Somehow, we got it done. The house was emptied of the “best stuff” with which my parents wanted to surround themselves. The truck was ordered and filled. My husband came to drive it and my parents filled their van. I drove ahead a couple of days to finish painting and the cleaning so everything was ready for them. The contractor had been an absolute nightmare of flooded units above and below the new one. There had been delays and snafus. Somehow, it was done. The day I was due to arrive at night, they finished the carpeting. Whew!
I set about to finish the kitchen, clean the unit, make sure everything was “mother-ready” and find a moment to breathe. I got it done. Meanwhile, Mother and Daddy, and my wonderful husband stopped along the way overnight. Smaller distances were a necessity. Daddy can’t do the long distances anymore. They made it late Tuesday and we had crew due on Wednesday to unload them and get things in their places.
It is now three months later.

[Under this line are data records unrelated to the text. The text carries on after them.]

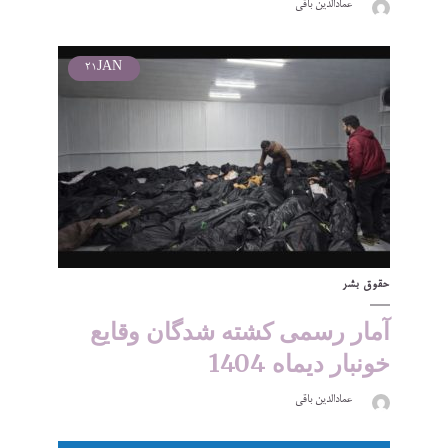
عمادالدین باقی
21
JAN
حقوق بشر
آمار رسمی کشته شدگان وقایع
خونبار دیماه 1404
عمادالدین باقی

They are settled in and just today worked with one last handyman to get shelves in two closets so they can unpack the last of the boxes and clear out the front room that’s been used to store them. It is almost finished and they look so pleased. Everyday, they express thanks to us and thanks to God for bringing them here…for preparing the new home…for making this last adventure a good one.

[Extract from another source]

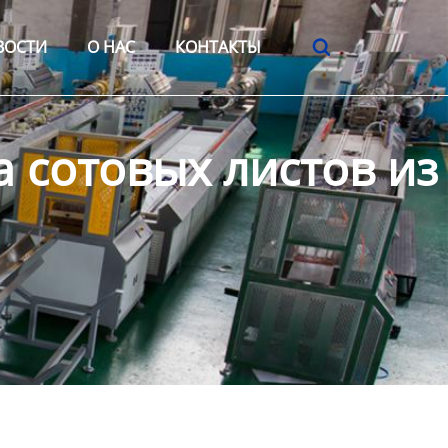
ВОСТИ
О HАС
КОНТАКТЫ

 сотовых листов из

God is like that…you know? Sometimes that Presence is just working behind the scenes making our lives work in wondrous ways. Sometimes that Presence works through others. Sometimes that Presence works through unknown means…and life enfolds and presents itself to us in all God’s richness and glory. Sometimes, that Light surprises…And it is always done in such a perfect way.
Hindsight helps us see how that Presence has been at work. It wouldn’t be as precious if it were obvious. That Presence still catches us off guard…causes us to catch our collective Breath…catches us unbeknownst…catches us. And we smile. We feel the warmth of that Present Face who looks in favor on us, even though we don’t deserve it. We thank God that God loves us, holds us, protects us, goes before us and puts the right people and circumstances in our pathway. And yes…as my sweet husband so often says, ‘It is all good.’